Hi Nitenurse and welcome.
You will get loads of support here…….
I am the compulsive gambler in my home, i have been gamble free for over 3 years now. I can, however remember when i first stopped. One of my very first posts here was titled "day 3 and im angry"!!!!!
I dont know how long your husband has stopped gambling for, i do however remember that feeling of rage. I wanted to gamble and i couldnt, the addiction in me was being starved. I didnt realise that i was withdrawing, and that is exactly what it was. Like a **** or alcohol addict, i was going through the same pain.
I felt a bit better knowing there was a reason for my anger, i had not been able to control it and i didnt know why it was happening. I was a screaming banchee!!!!!
This addiction is horrific. It sucks out your soul. I got help. I talked about it with the people here who were wonderful. I see my addiction now as a scowling beast in the corner of my mind just waiting for an opportunity. I refuse to feed it. I refuse to give it an inch because i know it will take a mile, and then some.
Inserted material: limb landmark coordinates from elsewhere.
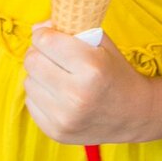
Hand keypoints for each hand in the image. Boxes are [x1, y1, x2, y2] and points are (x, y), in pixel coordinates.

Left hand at [23, 26, 152, 144]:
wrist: (133, 114)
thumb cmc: (115, 72)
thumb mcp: (101, 43)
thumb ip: (70, 29)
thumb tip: (37, 28)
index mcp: (91, 67)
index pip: (45, 41)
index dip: (44, 33)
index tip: (49, 34)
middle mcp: (76, 95)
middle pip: (32, 61)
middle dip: (38, 52)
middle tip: (50, 53)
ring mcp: (64, 117)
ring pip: (28, 81)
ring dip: (39, 74)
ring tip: (57, 74)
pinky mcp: (56, 132)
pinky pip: (30, 102)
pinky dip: (40, 94)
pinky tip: (57, 93)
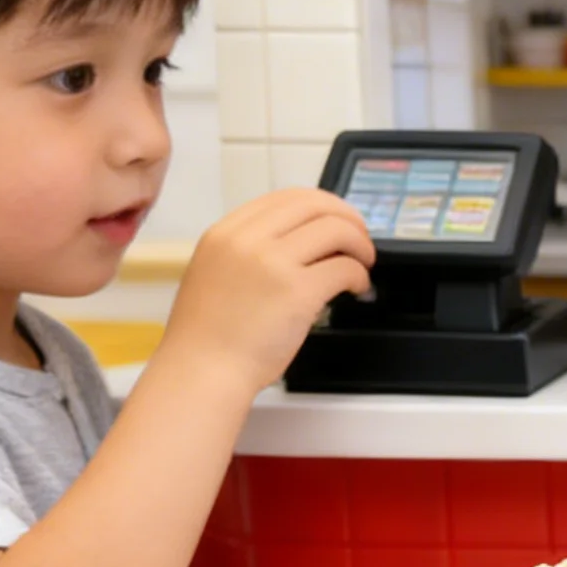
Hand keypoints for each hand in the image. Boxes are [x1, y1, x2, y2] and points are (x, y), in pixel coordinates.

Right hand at [162, 190, 375, 395]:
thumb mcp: (217, 272)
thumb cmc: (210, 335)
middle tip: (361, 239)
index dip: (322, 204)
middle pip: (316, 205)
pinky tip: (356, 289)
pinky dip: (360, 275)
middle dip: (348, 218)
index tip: (338, 219)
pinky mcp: (298, 291)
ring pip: (337, 230)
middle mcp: (248, 240)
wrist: (202, 369)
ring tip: (363, 265)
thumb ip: (249, 252)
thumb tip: (298, 244)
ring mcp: (273, 263)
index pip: (286, 197)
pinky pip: (345, 267)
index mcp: (225, 232)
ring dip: (360, 245)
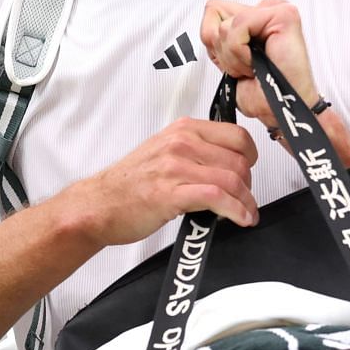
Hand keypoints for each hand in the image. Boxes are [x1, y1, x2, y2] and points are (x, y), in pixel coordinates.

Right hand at [65, 118, 259, 247]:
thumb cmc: (128, 184)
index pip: (236, 135)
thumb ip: (194, 152)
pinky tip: (240, 219)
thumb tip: (227, 165)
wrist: (98, 205)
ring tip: (246, 214)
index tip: (250, 172)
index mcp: (182, 130)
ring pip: (232, 179)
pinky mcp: (171, 194)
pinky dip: (236, 210)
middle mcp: (180, 144)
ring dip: (246, 201)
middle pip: (239, 160)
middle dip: (249, 185)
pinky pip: (217, 197)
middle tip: (246, 199)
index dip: (251, 157)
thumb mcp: (163, 153)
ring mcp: (175, 167)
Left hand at [200, 0, 319, 133]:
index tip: (236, 63)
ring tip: (254, 67)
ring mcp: (276, 10)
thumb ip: (216, 34)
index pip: (213, 11)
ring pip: (225, 24)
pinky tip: (257, 62)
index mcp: (254, 19)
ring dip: (233, 56)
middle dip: (222, 50)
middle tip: (246, 67)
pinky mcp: (284, 15)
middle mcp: (266, 10)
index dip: (215, 44)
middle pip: (215, 12)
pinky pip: (239, 24)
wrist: (280, 112)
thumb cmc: (262, 93)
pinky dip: (240, 52)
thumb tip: (211, 16)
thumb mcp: (225, 59)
Im not making excuses for your husband. I just know what happened to me, it is a process. It takes a long time for us to hit bottom and its no walk in the park to find the person we were before gambling entered our life.
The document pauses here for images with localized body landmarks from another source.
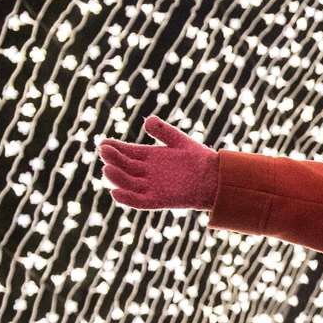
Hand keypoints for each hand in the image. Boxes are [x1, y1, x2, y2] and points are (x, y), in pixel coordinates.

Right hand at [99, 115, 218, 210]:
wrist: (217, 178)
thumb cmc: (200, 159)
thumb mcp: (179, 141)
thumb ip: (164, 131)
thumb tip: (147, 121)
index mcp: (149, 157)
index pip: (127, 152)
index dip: (114, 148)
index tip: (104, 142)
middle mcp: (146, 172)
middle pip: (124, 166)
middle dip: (113, 159)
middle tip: (104, 151)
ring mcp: (151, 187)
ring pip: (128, 183)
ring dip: (117, 178)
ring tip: (107, 169)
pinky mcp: (158, 200)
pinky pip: (139, 201)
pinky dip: (128, 199)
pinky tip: (116, 193)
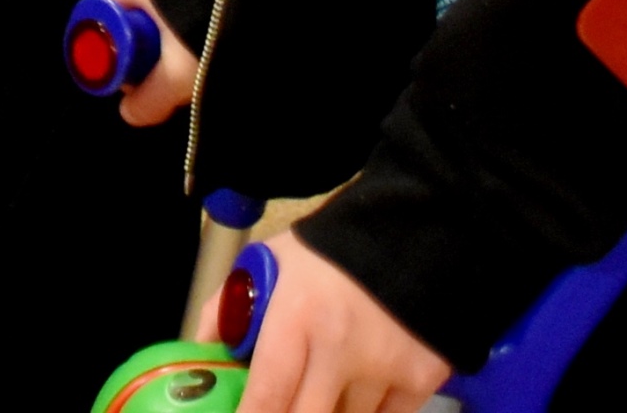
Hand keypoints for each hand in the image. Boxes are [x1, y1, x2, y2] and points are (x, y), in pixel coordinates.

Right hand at [95, 0, 198, 125]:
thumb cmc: (201, 22)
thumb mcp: (175, 74)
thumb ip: (148, 99)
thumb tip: (129, 114)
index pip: (100, 30)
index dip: (119, 61)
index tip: (143, 80)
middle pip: (131, 30)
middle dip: (152, 58)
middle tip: (177, 78)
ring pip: (160, 23)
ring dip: (177, 47)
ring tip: (202, 62)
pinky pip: (180, 13)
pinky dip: (193, 32)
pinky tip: (214, 44)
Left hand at [235, 231, 452, 412]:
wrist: (414, 231)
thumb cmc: (327, 252)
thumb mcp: (268, 264)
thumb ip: (228, 308)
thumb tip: (204, 354)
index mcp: (296, 315)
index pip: (267, 396)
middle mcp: (341, 349)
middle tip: (284, 401)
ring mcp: (385, 369)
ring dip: (330, 410)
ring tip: (323, 380)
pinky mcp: (422, 380)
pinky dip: (369, 411)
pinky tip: (360, 385)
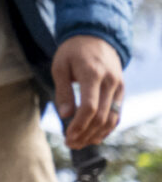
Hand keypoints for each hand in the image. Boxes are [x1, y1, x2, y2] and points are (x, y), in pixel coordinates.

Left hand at [52, 34, 123, 148]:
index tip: (67, 136)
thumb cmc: (73, 51)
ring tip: (80, 143)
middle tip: (70, 144)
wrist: (97, 37)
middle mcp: (110, 82)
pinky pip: (117, 113)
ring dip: (96, 134)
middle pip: (101, 116)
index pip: (90, 107)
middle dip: (85, 134)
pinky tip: (94, 136)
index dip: (79, 125)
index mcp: (93, 74)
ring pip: (112, 118)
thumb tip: (65, 115)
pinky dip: (107, 127)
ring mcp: (118, 87)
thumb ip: (63, 91)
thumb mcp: (60, 66)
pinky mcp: (121, 90)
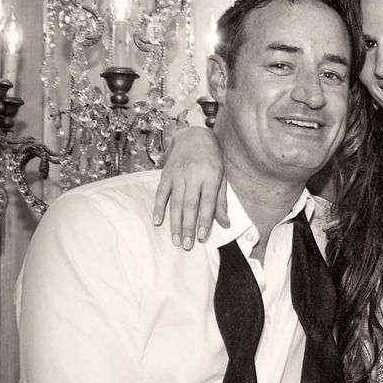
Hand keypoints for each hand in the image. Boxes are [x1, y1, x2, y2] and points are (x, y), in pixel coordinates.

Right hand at [153, 126, 228, 246]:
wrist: (195, 137)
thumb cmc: (212, 160)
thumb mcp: (222, 178)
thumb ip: (221, 201)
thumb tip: (225, 224)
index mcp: (211, 176)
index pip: (207, 202)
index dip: (205, 221)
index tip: (202, 237)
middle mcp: (194, 176)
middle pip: (190, 205)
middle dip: (188, 227)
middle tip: (186, 245)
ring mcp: (178, 175)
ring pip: (175, 202)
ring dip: (175, 223)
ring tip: (175, 240)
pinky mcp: (166, 174)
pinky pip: (161, 193)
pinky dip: (158, 208)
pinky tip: (157, 222)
I hope your husband is getting help, he ***** to work through it and talking always helps even though we may not think so at the time……..
The same goes for you nitenurse, you have been living with this addiction too, as have your children. You need support, you need to ensure your finances are safe.
There is hope. There is light at the end of the tunnel, if he is prepared to be open to the possibilities and do the work required to manage this addiction.
I look forward to reading more from you,
Love K ****
To live, that would be a great adventure – Peter Pan– 8/03/2013 10:48:31 AM: post edited by Kathryn.